The Tenth Planet AudiobookBookmark and Share

Wednesday, 3 January 2018 - Reviewed by Dustin Pinney

Doctor Who novelisations are endlessly fascinating due to their continued necessity. Before Home Video, there were books to let viewers know what amazing adventures they missed. For Who viewers too young to have witnessed the original transmissions of stories featuring earlier Doctors, those previous incarnations were mere myths. If it weren't for the novels, who knows if those Doctors would have been anything more than fading, black and white memories?

In a world where we can pull up any existing Doctor Who episode we want with the push of a button, the novelisations remain just as vital. Thanks to the expense of tape in the early days of the series, far too many William Hartnell and Patrick Troughton stories were destroyed in favor of other programs. Although there have been attempts to give some the animated, or the audio drama, treatment nothing is as crucial to the survival of these stories than the novelisations.

Although I’ve seen the existing clips of The Tenth Planet, I have never known the full story, until listening to this audiobook. I have to imagine that this may be the ultimate way to experience Bill Hartnell’s swan song. Few things can place you right in the center of a tale like a novel, and nothing does it better than an audiobook.

From our earliest years, stories are told to us. Parents and teachers read us books. Friends recount experiences. Stories are best shared through speaking. This particular audiobook, complete with haunting, droning music, crackling sound effects, Nicholas Briggs’ unnerving Cybermen voices, and Anneke Wills’ superb narration, communicates everything to you beyond what can be achieved in prose. Your imagination holds no budgetary constraints, so the bounds of cheap set design can’t restrict you, and the perfectly timed touches of sound give you all the help you need in envisioning the atmosphere crafted within the novel’s pages.

While listening to the reveal of the Cybermen moving through the snow, killing the men in their way, I couldn’t help but think, “What were kids thinking when they saw this in ‘66? They must’ve been terrified!” The coldness of their surroundings, matched with the lack of empathy is wonderfully depicted in the book, making this jaded listener a little nervous, wondering what these monsters I’ve seen numerous times before might be capable of.

I’ve come to place Doctor Who stories into categories. You’ve got the historical, the base under siege, invasion stories, horror stories, and romps. Often times these categories intermingle. You might get a historical horror story, a base under siege  horror story, a historical romp, and so on. The Tenth Planet blends base under siege, invasion, and horror. What we’re witnessing is a small element to the larger story at play. A handful of frightening Cybermen are invading this base and killing the men inside, while all over the world more Cybermen are doing the same thing, AND there’s a whole new planet in the sky draining Earth of all its energy!

○ ○ ○

__Challenge__.
Continue this review of The Tenth Planet audiobook from its final sentence, in the same voice and style.

○ ○ ○

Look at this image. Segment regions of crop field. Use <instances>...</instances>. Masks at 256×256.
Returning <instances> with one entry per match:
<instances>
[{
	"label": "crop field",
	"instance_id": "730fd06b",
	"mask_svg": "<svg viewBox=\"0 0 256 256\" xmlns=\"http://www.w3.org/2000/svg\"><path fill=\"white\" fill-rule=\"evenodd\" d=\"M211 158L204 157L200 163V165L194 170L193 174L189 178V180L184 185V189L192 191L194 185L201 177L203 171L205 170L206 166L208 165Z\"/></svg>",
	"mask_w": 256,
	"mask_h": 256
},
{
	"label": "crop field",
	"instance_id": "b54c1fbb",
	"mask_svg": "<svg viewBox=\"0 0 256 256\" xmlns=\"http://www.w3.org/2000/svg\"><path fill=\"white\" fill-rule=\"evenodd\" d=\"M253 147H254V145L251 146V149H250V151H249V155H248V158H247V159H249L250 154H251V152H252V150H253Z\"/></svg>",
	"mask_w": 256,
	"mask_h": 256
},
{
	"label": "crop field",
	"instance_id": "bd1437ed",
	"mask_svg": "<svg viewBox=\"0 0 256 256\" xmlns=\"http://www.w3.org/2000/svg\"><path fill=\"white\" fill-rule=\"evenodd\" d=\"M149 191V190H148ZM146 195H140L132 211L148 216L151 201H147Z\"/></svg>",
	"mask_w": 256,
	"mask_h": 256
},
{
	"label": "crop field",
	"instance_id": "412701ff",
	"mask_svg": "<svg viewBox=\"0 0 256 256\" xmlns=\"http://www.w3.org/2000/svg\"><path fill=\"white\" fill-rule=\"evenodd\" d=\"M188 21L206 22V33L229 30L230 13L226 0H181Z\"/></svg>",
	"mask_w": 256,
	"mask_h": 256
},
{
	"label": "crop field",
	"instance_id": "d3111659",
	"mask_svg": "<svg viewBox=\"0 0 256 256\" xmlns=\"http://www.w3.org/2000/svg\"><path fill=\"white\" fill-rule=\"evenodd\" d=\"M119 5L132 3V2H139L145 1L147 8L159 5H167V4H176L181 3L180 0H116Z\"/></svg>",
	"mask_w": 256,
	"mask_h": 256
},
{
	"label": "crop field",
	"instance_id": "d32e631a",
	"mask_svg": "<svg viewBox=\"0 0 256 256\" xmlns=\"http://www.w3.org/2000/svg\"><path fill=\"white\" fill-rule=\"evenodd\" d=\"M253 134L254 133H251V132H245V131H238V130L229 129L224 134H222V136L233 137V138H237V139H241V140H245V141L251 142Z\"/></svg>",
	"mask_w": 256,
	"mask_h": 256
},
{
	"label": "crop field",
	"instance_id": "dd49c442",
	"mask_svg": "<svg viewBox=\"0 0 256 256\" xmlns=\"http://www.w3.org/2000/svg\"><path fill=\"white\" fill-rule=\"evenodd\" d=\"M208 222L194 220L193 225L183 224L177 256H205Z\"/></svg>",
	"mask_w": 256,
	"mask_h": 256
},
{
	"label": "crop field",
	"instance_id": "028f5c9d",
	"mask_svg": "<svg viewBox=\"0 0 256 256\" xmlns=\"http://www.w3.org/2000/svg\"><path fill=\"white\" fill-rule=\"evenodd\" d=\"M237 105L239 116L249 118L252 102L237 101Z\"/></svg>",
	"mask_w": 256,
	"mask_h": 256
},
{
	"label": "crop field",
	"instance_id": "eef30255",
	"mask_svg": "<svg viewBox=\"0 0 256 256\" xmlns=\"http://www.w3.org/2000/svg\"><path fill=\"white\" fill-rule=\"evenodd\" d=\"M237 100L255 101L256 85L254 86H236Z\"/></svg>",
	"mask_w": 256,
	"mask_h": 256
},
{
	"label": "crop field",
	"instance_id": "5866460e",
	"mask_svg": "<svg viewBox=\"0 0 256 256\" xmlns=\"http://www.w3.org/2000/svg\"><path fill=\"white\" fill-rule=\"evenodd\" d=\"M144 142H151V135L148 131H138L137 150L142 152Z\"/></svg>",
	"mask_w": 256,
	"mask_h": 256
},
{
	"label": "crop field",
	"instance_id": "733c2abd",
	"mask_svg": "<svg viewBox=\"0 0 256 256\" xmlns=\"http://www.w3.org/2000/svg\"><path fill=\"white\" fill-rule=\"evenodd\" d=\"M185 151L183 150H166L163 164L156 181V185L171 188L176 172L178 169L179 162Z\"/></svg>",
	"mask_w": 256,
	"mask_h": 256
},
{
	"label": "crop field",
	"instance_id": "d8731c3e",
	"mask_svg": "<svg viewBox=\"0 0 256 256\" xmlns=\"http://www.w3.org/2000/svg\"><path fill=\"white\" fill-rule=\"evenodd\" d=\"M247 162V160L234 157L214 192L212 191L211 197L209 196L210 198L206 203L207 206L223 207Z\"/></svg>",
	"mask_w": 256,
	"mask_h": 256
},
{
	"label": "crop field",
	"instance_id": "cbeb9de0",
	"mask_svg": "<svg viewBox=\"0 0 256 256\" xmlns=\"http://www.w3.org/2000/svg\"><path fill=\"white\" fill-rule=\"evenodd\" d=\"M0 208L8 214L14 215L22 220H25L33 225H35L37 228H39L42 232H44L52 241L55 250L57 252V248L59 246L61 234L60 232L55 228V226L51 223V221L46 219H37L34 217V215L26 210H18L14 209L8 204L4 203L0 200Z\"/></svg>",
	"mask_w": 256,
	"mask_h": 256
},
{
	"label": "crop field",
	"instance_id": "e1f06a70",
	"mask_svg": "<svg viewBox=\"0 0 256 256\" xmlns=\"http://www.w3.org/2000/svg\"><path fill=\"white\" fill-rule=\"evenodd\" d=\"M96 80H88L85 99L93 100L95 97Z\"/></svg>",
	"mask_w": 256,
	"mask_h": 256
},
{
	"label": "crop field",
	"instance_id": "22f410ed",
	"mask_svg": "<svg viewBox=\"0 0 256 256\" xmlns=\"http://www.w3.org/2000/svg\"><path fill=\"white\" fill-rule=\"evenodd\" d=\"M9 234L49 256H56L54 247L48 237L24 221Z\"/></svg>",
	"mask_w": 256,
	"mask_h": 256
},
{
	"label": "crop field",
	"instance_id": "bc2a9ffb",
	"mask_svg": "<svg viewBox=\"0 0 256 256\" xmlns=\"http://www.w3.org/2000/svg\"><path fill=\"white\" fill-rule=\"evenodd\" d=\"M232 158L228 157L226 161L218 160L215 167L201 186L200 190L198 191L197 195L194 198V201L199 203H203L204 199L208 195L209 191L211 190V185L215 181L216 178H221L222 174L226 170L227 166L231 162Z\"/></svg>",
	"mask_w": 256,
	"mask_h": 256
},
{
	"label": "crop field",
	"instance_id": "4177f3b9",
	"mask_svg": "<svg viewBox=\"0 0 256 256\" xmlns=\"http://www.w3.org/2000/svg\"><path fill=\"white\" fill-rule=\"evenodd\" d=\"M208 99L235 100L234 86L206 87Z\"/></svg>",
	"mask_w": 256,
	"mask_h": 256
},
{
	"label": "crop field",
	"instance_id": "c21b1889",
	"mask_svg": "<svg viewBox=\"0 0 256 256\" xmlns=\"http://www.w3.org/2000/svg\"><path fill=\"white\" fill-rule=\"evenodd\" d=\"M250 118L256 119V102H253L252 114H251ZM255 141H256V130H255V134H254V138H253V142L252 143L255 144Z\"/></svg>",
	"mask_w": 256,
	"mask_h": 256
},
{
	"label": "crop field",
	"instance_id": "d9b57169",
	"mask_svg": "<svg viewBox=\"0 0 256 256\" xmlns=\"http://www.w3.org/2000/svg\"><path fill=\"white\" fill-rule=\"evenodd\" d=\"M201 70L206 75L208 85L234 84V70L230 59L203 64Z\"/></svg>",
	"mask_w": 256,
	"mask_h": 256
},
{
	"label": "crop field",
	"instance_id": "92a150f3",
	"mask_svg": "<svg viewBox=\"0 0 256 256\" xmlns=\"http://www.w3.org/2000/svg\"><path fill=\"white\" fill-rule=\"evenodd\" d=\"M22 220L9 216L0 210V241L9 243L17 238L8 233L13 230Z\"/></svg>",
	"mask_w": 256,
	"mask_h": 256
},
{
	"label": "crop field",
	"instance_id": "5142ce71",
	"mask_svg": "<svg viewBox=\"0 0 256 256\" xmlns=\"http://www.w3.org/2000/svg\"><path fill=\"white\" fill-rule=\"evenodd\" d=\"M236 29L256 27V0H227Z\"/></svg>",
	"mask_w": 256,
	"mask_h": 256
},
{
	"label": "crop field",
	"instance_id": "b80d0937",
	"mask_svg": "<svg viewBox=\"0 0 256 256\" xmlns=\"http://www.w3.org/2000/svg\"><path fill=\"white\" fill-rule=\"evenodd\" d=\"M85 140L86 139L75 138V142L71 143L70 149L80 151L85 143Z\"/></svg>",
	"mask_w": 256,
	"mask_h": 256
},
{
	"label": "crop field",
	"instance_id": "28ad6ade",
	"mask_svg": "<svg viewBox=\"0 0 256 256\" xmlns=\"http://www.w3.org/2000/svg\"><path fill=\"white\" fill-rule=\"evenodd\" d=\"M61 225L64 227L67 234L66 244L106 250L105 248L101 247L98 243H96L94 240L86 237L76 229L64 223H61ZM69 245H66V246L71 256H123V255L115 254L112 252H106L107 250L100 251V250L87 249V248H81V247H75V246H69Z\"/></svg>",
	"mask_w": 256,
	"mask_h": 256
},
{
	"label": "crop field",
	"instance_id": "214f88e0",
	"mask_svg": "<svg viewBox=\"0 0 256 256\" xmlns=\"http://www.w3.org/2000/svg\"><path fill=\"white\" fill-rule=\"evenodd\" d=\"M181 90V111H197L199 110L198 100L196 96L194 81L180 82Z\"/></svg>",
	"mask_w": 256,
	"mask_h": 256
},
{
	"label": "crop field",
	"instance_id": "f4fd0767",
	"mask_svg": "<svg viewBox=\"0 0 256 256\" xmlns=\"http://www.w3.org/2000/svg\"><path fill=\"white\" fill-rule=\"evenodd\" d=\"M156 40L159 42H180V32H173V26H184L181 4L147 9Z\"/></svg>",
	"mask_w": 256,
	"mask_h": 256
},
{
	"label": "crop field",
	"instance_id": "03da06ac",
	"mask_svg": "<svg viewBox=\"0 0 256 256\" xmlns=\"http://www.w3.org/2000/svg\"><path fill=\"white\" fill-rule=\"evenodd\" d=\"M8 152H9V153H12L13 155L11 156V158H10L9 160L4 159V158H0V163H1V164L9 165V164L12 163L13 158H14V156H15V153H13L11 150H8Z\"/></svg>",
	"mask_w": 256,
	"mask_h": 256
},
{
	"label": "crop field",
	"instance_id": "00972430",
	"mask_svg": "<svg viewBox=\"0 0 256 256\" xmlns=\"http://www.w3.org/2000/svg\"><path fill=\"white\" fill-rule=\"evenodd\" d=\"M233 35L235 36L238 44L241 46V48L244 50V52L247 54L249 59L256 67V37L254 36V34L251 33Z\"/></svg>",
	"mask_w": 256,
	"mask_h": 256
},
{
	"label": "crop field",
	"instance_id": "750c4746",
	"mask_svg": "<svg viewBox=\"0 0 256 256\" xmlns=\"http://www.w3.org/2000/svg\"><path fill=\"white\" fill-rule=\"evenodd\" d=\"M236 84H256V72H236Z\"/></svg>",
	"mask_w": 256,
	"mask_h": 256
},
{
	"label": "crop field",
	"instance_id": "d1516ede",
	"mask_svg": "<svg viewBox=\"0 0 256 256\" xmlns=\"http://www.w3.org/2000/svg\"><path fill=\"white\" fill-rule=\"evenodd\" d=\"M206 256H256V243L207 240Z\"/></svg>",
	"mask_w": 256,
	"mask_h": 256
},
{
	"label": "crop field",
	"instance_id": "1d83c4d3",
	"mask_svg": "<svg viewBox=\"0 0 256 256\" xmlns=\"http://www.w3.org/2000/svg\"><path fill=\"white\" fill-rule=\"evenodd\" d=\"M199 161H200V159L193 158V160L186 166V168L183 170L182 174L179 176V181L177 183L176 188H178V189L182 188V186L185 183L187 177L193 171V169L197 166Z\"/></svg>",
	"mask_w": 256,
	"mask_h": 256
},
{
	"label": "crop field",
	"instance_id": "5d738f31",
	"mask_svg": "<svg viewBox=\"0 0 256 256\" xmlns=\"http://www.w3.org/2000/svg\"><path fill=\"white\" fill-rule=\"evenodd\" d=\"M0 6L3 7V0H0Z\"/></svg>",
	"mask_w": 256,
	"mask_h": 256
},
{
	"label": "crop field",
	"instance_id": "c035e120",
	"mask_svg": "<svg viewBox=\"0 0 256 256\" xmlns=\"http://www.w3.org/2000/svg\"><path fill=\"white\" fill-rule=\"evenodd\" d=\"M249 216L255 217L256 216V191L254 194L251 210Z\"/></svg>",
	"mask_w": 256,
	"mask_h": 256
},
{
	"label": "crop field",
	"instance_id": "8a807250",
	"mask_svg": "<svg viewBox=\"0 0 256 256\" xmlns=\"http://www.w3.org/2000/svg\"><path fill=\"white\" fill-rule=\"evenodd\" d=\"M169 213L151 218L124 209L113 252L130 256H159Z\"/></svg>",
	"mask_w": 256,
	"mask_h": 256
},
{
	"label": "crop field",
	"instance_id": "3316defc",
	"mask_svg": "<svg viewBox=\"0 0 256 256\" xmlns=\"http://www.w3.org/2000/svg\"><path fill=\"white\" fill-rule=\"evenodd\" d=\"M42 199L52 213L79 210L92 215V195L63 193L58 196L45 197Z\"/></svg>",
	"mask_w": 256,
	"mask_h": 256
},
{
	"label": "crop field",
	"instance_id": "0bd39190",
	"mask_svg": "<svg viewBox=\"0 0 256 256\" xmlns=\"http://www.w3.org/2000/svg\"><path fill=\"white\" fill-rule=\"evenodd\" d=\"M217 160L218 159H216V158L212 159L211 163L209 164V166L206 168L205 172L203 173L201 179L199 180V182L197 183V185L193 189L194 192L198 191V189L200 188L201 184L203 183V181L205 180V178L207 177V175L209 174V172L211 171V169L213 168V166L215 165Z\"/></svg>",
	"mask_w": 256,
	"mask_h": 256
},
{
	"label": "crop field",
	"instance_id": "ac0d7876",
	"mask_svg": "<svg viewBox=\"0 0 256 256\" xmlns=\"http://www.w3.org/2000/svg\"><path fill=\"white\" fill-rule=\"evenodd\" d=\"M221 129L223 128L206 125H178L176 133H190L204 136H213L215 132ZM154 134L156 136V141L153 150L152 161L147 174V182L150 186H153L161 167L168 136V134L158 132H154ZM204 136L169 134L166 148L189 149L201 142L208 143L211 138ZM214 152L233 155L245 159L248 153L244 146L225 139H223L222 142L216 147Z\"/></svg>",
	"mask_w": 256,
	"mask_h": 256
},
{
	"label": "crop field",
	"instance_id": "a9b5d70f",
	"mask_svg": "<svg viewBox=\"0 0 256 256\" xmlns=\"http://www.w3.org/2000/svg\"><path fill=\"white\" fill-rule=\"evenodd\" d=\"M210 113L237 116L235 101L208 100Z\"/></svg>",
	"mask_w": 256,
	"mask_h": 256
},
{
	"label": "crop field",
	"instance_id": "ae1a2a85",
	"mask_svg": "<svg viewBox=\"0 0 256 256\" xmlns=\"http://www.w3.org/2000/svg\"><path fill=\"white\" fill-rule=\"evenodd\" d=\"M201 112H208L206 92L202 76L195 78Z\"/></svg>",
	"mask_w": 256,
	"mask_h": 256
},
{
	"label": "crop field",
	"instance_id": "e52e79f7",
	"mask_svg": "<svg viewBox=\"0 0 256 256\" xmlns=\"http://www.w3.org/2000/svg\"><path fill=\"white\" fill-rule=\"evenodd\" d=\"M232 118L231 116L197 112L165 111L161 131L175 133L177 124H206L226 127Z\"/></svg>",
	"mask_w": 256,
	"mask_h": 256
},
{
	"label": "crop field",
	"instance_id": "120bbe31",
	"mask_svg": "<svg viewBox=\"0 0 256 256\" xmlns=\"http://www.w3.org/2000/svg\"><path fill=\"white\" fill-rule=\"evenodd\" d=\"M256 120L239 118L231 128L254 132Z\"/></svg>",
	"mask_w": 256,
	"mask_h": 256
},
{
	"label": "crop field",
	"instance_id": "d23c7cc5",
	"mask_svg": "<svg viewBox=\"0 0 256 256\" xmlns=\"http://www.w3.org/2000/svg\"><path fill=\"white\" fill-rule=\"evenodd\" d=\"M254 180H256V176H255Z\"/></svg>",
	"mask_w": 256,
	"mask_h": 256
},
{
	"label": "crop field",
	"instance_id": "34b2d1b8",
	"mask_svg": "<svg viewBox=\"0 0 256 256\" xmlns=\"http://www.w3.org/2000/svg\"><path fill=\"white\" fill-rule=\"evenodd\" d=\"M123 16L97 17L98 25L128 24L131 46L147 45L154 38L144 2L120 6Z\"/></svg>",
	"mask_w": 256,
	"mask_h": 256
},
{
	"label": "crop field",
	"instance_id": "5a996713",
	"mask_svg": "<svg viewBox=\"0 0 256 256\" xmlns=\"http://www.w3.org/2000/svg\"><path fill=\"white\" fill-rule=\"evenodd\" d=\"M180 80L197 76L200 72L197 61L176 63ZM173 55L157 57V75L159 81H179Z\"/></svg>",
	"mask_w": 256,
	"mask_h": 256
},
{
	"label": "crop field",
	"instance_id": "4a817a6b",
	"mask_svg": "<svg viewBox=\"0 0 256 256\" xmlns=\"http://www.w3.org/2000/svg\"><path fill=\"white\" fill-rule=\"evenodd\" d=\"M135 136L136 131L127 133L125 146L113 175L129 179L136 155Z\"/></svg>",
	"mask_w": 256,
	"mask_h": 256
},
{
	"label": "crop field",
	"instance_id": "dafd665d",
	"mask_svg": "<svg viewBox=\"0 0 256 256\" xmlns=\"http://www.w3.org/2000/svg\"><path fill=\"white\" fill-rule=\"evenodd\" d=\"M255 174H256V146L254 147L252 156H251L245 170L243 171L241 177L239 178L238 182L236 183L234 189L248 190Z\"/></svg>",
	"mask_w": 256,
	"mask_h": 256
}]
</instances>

○ ○ ○

__Response__.
This is epic storytelling on par with anything the current series would do. You don’t need to see the fleet of Cyberships, armies marching through cities, or the Mondas sucking up all our energy, because you feel it. We know the Doctor, Ben, and Polly, we’ve just met the faculty of the base, and their reactions to the situation are enough to inform the massive scale of what’s going on elsewhere.

That being said, there is a downside. A few too many sentences are spent detailing Polly’s long legs and the reaction aroused in men upon viewing her form. The tendency of summing up a character by their ethnicity is more than tad dated and simplistic. Miss. Wills’ American accent, with all those hard R’s, can get a bit grating, but those are nitpicks. True, I would have preferred if such things were omitted, but the novel is what it is.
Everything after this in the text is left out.